Action item: From the entries below, extract every line that includes the word "wxWidgets".

Change detection outputs
++++++++

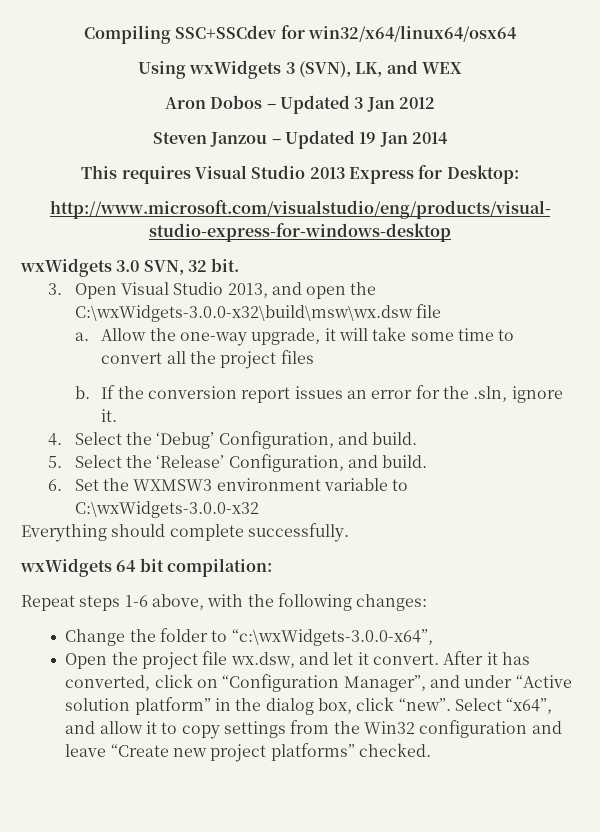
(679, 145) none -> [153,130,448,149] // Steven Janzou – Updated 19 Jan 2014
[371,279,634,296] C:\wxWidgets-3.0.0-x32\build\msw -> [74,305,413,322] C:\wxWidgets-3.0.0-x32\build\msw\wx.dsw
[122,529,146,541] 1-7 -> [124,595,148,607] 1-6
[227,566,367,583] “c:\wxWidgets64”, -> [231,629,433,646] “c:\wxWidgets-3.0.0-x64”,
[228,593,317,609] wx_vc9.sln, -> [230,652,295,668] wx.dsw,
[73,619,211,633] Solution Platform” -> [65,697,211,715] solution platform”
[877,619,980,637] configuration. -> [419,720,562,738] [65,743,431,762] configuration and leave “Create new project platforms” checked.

++++++++

Answer to the problem:
[371,279,634,296] C:\wxWidgets-3.0.0-x32\build\msw -> [74,305,413,322] C:\wxWidgets-3.0.0-x32\build\msw\wx.dsw
[227,566,367,583] “c:\wxWidgets64”, -> [231,629,433,646] “c:\wxWidgets-3.0.0-x64”,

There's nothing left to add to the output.